Satış ve müşteri ilişkilerinde,
satış sonrası süreçlerde, zor müşteri ya da üst segment
müşteri yönetiminde,
aslında müşteri’nin olduğu her anda her noktada başarıyı sağlayan kilit noktayı “Öz Duyarlılık” olarak tanımlayabiliriz.
Öz Duyarlılık tam olarak satış yönetimlerinin talep ettiği lakin çoğunlukla kişisel özellikler ile eşleştirilip
adı konulamayan, eğitimcilerin farklı kavramların bütünü olarak benimsetmeye çalıştığı,
yıldız satıcılara neyi farklı yaptığının merakı ile bakıldığında
cevap olan
fark noktasıdır.
Öz Duyarlılık… Kişinin içsel değerlerini şefkat ve iş etiği ile birleştirme hali.

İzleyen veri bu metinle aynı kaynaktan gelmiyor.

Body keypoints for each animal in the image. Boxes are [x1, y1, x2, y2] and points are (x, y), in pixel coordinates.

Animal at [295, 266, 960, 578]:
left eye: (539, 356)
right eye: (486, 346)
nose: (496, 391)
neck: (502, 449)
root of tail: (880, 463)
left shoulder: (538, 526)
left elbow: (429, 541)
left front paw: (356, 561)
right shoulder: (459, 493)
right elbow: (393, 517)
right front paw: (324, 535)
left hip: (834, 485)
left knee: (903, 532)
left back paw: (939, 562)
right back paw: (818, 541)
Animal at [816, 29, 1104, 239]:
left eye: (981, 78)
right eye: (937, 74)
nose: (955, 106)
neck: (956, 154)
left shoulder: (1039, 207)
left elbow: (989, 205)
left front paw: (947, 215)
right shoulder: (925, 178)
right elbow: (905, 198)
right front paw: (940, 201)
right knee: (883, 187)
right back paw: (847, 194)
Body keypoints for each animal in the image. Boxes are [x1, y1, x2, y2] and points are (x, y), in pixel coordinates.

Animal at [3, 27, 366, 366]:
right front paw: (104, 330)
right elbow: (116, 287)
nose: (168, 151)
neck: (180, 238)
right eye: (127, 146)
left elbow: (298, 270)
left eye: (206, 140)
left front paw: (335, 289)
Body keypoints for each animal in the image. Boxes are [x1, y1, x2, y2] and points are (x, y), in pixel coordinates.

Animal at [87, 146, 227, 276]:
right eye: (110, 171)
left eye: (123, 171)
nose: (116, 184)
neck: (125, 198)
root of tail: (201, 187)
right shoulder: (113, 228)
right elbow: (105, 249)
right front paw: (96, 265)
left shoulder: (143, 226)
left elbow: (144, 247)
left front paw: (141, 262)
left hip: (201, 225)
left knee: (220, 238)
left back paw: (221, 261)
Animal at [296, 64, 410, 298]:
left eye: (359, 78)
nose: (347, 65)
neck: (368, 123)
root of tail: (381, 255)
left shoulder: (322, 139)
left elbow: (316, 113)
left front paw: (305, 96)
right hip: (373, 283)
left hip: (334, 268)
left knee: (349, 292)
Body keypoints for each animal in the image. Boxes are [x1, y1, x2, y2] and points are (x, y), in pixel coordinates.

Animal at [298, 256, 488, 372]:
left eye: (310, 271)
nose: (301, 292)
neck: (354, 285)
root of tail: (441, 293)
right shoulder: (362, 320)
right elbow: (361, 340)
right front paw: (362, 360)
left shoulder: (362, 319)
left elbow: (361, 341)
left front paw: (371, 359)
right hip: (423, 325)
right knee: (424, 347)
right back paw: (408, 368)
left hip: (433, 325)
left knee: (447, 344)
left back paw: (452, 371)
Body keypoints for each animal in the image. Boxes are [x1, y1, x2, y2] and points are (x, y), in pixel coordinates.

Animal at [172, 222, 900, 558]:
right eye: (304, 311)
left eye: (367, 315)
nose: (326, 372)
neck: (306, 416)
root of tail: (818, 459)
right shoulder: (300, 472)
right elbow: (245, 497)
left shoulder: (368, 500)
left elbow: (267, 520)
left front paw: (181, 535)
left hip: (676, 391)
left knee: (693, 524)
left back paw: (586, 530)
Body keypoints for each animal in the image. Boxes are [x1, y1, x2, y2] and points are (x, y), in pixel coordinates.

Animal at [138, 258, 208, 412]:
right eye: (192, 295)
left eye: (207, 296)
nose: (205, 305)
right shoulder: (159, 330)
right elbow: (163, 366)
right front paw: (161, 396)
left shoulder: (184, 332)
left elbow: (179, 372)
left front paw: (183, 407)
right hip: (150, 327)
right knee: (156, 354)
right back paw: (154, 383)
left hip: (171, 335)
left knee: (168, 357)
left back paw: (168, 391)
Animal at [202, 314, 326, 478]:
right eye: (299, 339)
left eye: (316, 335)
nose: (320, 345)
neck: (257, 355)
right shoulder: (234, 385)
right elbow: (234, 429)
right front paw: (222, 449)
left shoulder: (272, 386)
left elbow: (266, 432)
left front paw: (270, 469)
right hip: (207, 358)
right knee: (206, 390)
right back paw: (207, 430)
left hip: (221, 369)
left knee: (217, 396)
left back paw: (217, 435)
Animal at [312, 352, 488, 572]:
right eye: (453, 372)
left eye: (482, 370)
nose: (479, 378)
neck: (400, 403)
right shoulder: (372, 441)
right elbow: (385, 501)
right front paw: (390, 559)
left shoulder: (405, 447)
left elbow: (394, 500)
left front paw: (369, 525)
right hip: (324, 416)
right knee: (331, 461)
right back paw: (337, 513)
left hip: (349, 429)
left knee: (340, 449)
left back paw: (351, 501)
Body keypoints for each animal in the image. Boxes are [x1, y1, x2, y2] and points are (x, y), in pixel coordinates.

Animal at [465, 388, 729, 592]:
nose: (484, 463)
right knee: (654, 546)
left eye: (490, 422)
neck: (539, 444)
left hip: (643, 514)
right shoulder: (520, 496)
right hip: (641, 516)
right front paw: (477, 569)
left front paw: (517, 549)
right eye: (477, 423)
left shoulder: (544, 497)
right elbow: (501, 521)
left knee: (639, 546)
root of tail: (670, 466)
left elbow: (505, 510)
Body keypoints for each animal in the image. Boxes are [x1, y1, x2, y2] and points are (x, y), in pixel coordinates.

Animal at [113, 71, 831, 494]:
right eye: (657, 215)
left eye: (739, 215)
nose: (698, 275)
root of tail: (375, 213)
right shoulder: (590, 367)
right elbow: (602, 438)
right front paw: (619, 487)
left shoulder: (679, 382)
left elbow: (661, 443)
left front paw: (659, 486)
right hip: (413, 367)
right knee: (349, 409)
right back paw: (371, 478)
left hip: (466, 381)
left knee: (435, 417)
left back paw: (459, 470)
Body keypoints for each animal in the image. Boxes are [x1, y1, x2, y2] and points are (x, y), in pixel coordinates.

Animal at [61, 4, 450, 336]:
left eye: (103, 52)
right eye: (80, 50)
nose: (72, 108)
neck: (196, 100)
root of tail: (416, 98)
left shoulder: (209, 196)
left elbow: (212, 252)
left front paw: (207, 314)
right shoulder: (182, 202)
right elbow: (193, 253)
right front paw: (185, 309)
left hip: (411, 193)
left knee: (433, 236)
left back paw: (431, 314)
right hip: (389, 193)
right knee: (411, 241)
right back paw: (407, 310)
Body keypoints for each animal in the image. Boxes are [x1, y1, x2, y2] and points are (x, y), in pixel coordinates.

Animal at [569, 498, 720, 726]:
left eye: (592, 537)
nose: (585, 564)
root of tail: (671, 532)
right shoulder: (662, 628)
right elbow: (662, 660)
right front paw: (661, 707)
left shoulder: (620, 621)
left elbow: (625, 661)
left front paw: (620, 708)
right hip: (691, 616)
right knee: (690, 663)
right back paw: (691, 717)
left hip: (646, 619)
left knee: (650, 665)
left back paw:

12 yaşındaki bir çocuğun koşarak ve heyecanla size yaklaşırken ayağının kaydığını ve düştüğünü hayal edin!
Korkacak bir şey yok halen gülüyor ve üstünü silkeleyip
size doğru hamle yapar halde…
Böyle bir durumda hissiyatınız ne olur?
Muhtemelen durumu uzaktan gözler, çocuğun kendi kabiliyetine güvenir ve
fazla olumsuz bir durum olmadığından eminseniz
müdehaleniz temsili düzeyde olur.
Yüksek heyecan, tedirginlik, duruma özenme, inceleme vs biraz uzak kalır.
Peki aynı senaryoyu 12 aylık(!) bir çocuk için düşünseniz ne hissedersiniz?
Muhtemelen bu duyguları en üst düzeyde yaşar
hızlıca müdehale etme eğilimde olursunuz.
Bazen fazla gibi görünse de annelerimizden gelen o içinizdeki pamuklara sarma hissiyatı çok değerlidir.
Öz Duyarlılık tam olarak bu hissiyatı gerektiren bir eylem tarzıdır.
Tabi müşteriyi pamuklara sarmayalım
ama unutmayalım ki
bardağın kırılmaması yüksek hassasiyete bağlı.